CHP Genel Merkezi tarafından, '100 yılın en büyük yolsuzluk operasyonu' olarak nitelendirilen 17 ve 25 Aralık soruşturmalarının üstünün kapatıldığını savunarak, il başkanlarından, üzerinde 'Adaletin Kara Günü' yazılı siyah çelengin adliye önlerine bırakılmasını istedi.
Antalya'da siyah çelenk bulunamayınca örgüt, siyaha en yakın renk olarak koyu lacivert renk tercih etti. İl Başkanı Cavit Arı'yla birlikte çok sayıda partili, ilçe başkanları, CHP'li belediye meclis üyesi, eski il başkanlarının katıldığı çelenk bırakma eylemine, CHP Antalya milletvekilleri Osman Kaptan, Yıldıray Sapan ve Gürkut Acar da destek verdi.
KARARA İTİRAZ
Antalya'daki eylemde ayrıca partililer kovuşturmaya yer olmadığına ilişkin karara da Yetkili Sulh Ceza Yargıçlığı'na gönderilmek üzere Antalya Cumhuriyet Başsavcılığı'nda itiraz etti ve itirazın kabulü ile gereken davanın açılmasına karar verilmesini istedi.
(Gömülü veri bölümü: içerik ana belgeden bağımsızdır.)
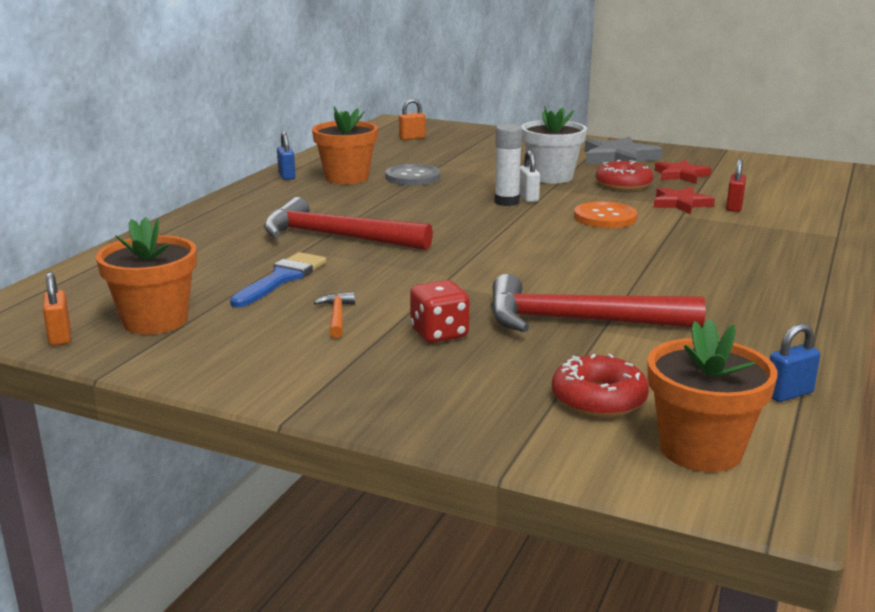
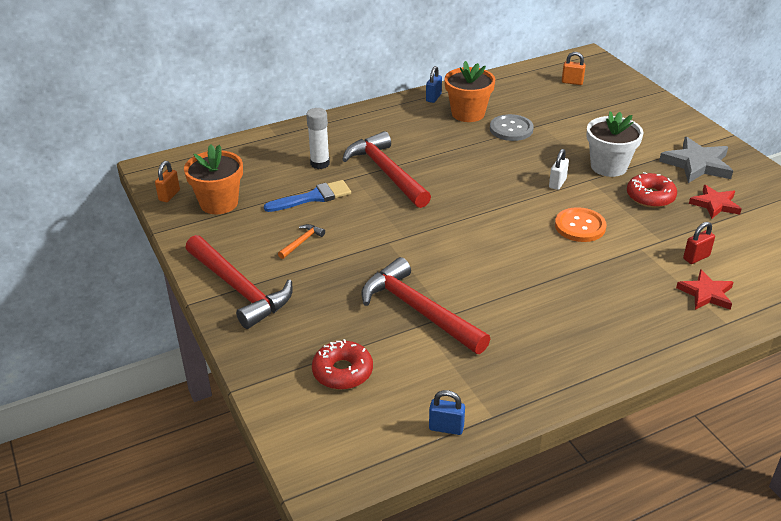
camera: 40 degrees right, 15 degrees up
red dice [410,280,469,343] -> none
white glue stick [495,124,523,206] -> white glue stick moved to [306,108,330,169]
orange flower pot [647,319,777,472] -> none
red star [654,187,715,214] -> red star moved to [676,269,734,310]
none -> red hammer [185,235,293,329]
Milletvekilleriyle birlikte partililerin tek tek imzalayarak verdiği dilekçede, dönemin bakanları Zafer Çağlayan, Muammer Güler, bakanların oğulları, işadamları ve çeşitli düzeyde kamu görevlilerinin şüpheli olarak yer aldığı soruşturmada gerçeğin ancak kesinleşmiş yargı kararıyla ortaya çıkacağı belirtilerek, "İtirazımıza konu olan kovuşturmaya yer olmadığına ilişkin karar bu yolu kapatmaktadır" denildi.
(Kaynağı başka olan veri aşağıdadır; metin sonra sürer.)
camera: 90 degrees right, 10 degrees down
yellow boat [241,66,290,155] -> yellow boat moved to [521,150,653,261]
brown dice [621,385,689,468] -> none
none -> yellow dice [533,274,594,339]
17 Aralık soruşturmasının bu şekilde sonuçlanmasından Türk yargısı ve siyasetinin büyük töhmet altında kalınacağının savunulduğu dilekçede, şu ifadelere yer verildi:
"Bunun sorumlusu başta yargı olmak üzere konuya müdahil olmayan yurttaşlar olacaktır. Bir vatandaş olarak suçlamadan derin zarar görmüş durumdayım. Hukuk devleti, yargı bağımsızlığı kavramları onarılması çok zor olacak şekilde zarar görmüştür. Halkın hukuka güveni iyiden iyiye sarsılmıştır. Bu güveni yeniden tesis etmek sayın hakimliğimizin görevleri arasında bulunmaktadır."